* _Textausschnitt_:
Migräne ist mehr als einfach nur quälender Kopfschmerz. Die betroffenen Menschen leiden an vielen weiteren Symptomen wie Übelkeit, Erbrechen, Licht- und Geräuschempfindlichkeit, Wahrnehmungsstörungen und Müdigkeit. Die Migräne kann ein paar Stunden andauern aber auch quälend lange. Mehrere Tage an Kopfschmerz und den Migräne-Begleitsymptomen zu leiden ist unerträglich. Zur Vorbeugung von Migräneattacken wird häufig ein Antidepressivum empfohlen. Dafür muss man jedoch dessen Nebenwirkungen in Kauf nehmen.
Sowohl Migräne als auch Melatonin weisen einen circadianen Rhythmus auf. Die meisten Personen, die an chronischer Migräne leiden, bekommen den Anfall immer zur selben Tageszeit. Da Melatonin den circadianen Rhythmus beeinflusst und die Schlafqualität beeinflusst, kamen Wissenschaftler auf die Idee, die Auswirkungen einer Melatonin-Gabe auf das Migränegeschehen zu untersuchen.
Es gibt, so ist bekannt, eine enge Verbindung zwischen Schlaf und Migräne. Personen mit normalem Schlaf leiden wesentlich weniger an chronischer Migräne als solche mit Schlafstörungen. Schlaf kann dabei helfen, die Migräneattacke zu beenden. Auch wurde festgestellt, dass Personen mit chronischer Migräne an Migränetagen niedrigere Melatoninspiegel haben als an kopfschmerzfreien Tagen und dass sie, im Vergleich zu Menschen, die nur sporadisch unter Migräne leiden, niedrigere Melatoninspiegel aufweisen. Zudem werden sowohl die Migräne als auch Melatonin vom Hypothalamus beeinflusst - auch ein Grund, sich näher mit Melatonin und Migräne zu beschäftigen. Untersuchungen haben gezeigt, dass die Symptome in der Anfangsphase einer Migräne mit einer veränderten Aktivität im Hypothalamus korrelieren.
Eine Studie in Brasilien untersuchte an über 180 Studienteilnehmern, die im Durchschnitt 8 Kopfschmerztage pro Monat hatten, wie sich die Verabreichung von 3 mg Melatonin im Gegensatz zu Placebo und auch im Gegensatz zu herkömmlichen Vorbeugemedikamenten auswirkt. Die Ergebnisse waren signifikant. Sowohl die Anzahl der Kopfschmerztage sank als auch die Anzahl der Attacken im Vergleich zu Placebo. Melatonin schnitt zudem gleich gut wenn nicht sogar etwas besser ab als die übliche Medikation.

Einträge im Datensatz
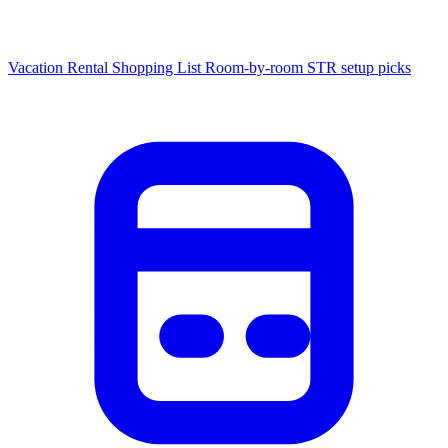
Vacation Rental Shopping List
Room-by-room STR setup picks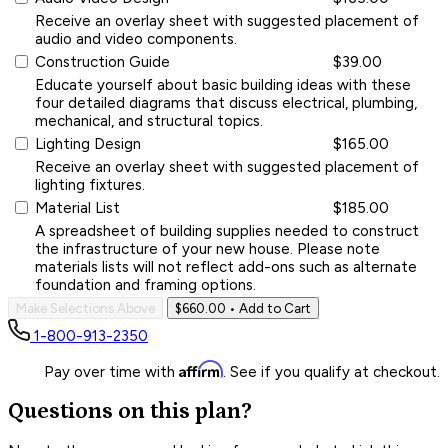
Receive an overlay sheet with suggested placement of
audio and video components.
Construction Guide
$39.00
Educate yourself about basic building ideas with these
four detailed diagrams that discuss electrical, plumbing,
mechanical, and structural topics.
Lighting Design
$165.00
Receive an overlay sheet with suggested placement of
lighting fixtures.
Material List
$185.00
A spreadsheet of building supplies needed to construct
the infrastructure of your new house. Please note
materials lists will not reflect add-ons such as alternate
foundation and framing options.
Make Selections Above
$660.00
• Add to Cart
1-800-913-2350
Affirm
Pay over time with
. See if you qualify at checkout.
Questions on this plan?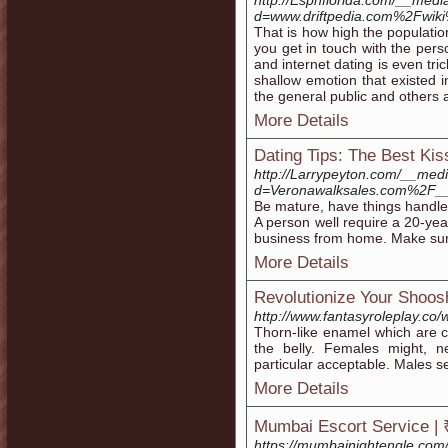
http://Espnflorida.com/__medi
d=www.driftpedia.com%2Fwik
That is how high the population
you get in touch with the perso
and internet dating is even tri
shallow emotion that existed 
the general public and others a
More Details
Dating Tips: The Best Ki
http://Larrypeyton.com/__med
d=Veronawalksales.com%2F_
Be mature, have things handled
A person well require a 20-yea
business from home. Make sure
More Details
Revolutionize Your Shoos
http://www.fantasyroleplay.c
Thorn-like enamel which are 
the belly. Females might, n
particular acceptable. Males s
More Details
Mumbai Escort Service | 
https://mumbainightengle.com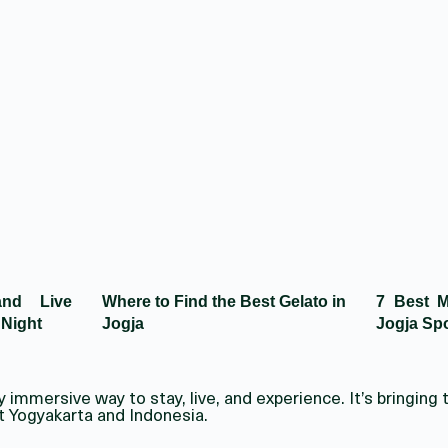
and Live
Where to Find the Best Gelato in
7 Best M
 Night
Jogja
Jogja Spo
immersive way to stay, live, and experience. It’s bringing t
t Yogyakarta and Indonesia.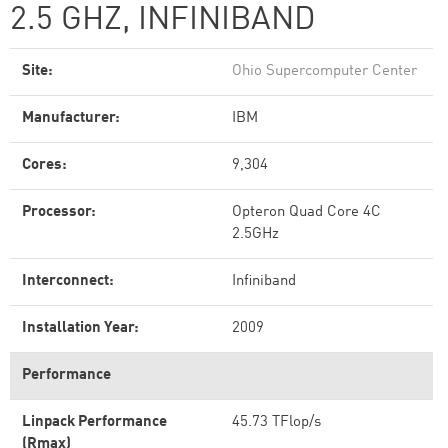
2.5 GHZ, INFINIBAND
Site:
Ohio Supercomputer Center
Manufacturer:
IBM
Cores:
9,304
Processor:
Opteron Quad Core 4C
2.5GHz
Interconnect:
Infiniband
Installation Year:
2009
Performance
Linpack Performance
45.73 TFlop/s
(Rmax)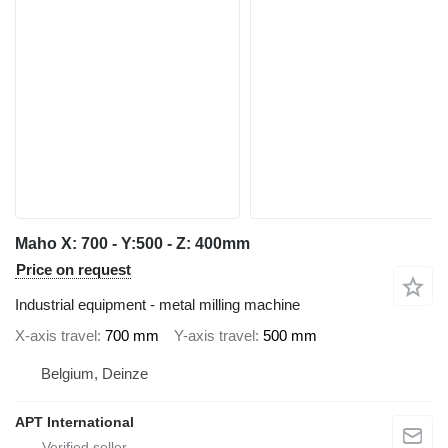
Maho X: 700 - Y:500 - Z: 400mm
Price on request
Industrial equipment - metal milling machine
X-axis travel
700 mm
Y-axis travel
500 mm
Belgium, Deinze
APT International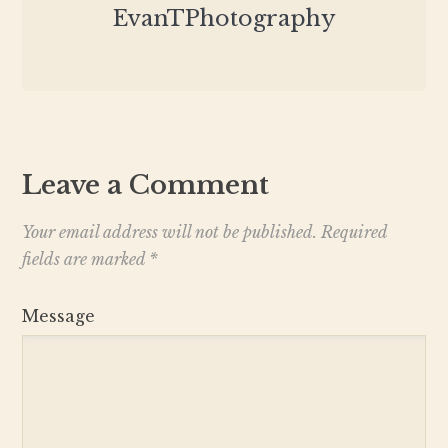
EvanTPhotography
Leave a Comment
Your email address will not be published.
Required
fields are marked
*
Message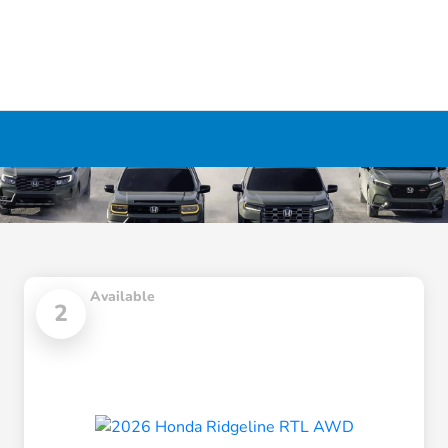
Available
2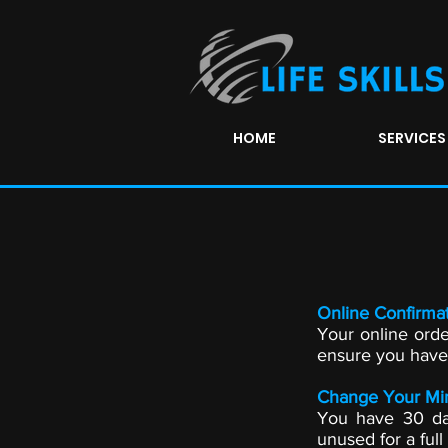
HOME
SERVICES
Online Confirmat
Your online orde
ensure you have i
Change Your Mi
You have 30 day
unused for a full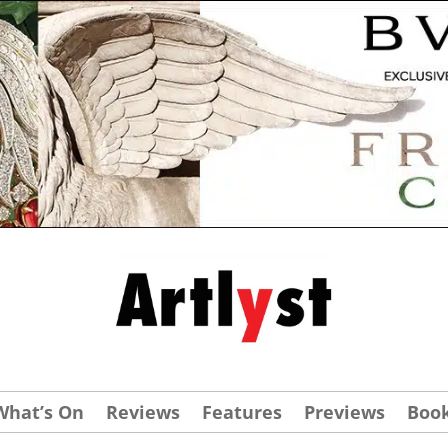
What’s On
Reviews
Features
Previews
Boo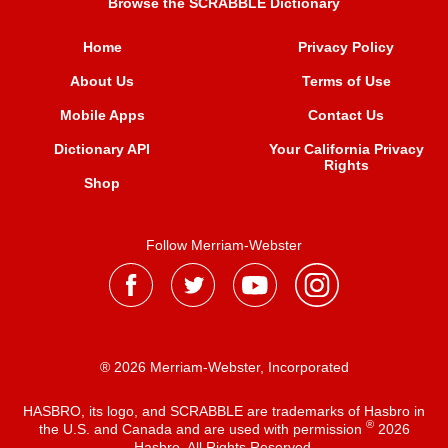
Browse the SCRABBLE Dictionary
Home
Privacy Policy
About Us
Terms of Use
Mobile Apps
Contact Us
Dictionary API
Your California Privacy
Rights
Shop
Follow Merriam-Webster
® 2026 Merriam-Webster, Incorporated
HASBRO, its logo, and SCRABBLE are trademarks of Hasbro in
®
the U.S. and Canada and are used with permission
2026
Hasbro. All Rights Reserved.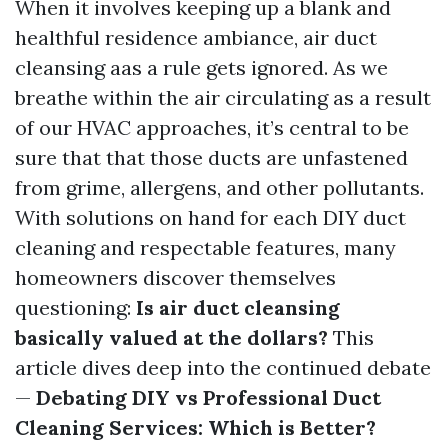
When it involves keeping up a blank and
healthful residence ambiance, air duct
cleansing aas a rule gets ignored. As we
breathe within the air circulating as a result
of our HVAC approaches, it’s central to be
sure that that those ducts are unfastened
from grime, allergens, and other pollutants.
With solutions on hand for each DIY duct
cleaning and respectable features, many
homeowners discover themselves
questioning:
Is air duct cleansing
basically valued at the dollars?
This
article dives deep into the continued debate
—
Debating DIY vs Professional Duct
Cleaning Services: Which is Better?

* _Deine Aufgabe_: Schreibe den Text über Migräne von „Migräne ist mehr“ bis einschließlich „Migränegeschehen zu untersuchen.“ neu. Ersetze darin „Antidepressivum“ durch „Betablocker“.

* _Fertige Lösung_:
Migräne ist mehr als einfach nur quälender Kopfschmerz. Die betroffenen Menschen leiden an vielen weiteren Symptomen wie Übelkeit, Erbrechen, Licht- und Geräuschempfindlichkeit, Wahrnehmungsstörungen und Müdigkeit. Die Migräne kann ein paar Stunden andauern aber auch quälend lange. Mehrere Tage an Kopfschmerz und den Migräne-Begleitsymptomen zu leiden ist unerträglich. Zur Vorbeugung von Migräneattacken wird häufig ein Betablocker empfohlen. Dafür muss man jedoch dessen Nebenwirkungen in Kauf nehmen.
Sowohl Migräne als auch Melatonin weisen einen circadianen Rhythmus auf. Die meisten Personen, die an chronischer Migräne leiden, bekommen den Anfall immer zur selben Tageszeit. Da Melatonin den circadianen Rhythmus beeinflusst und die Schlafqualität beeinflusst, kamen Wissenschaftler auf die Idee, die Auswirkungen einer Melatonin-Gabe auf das Migränegeschehen zu untersuchen.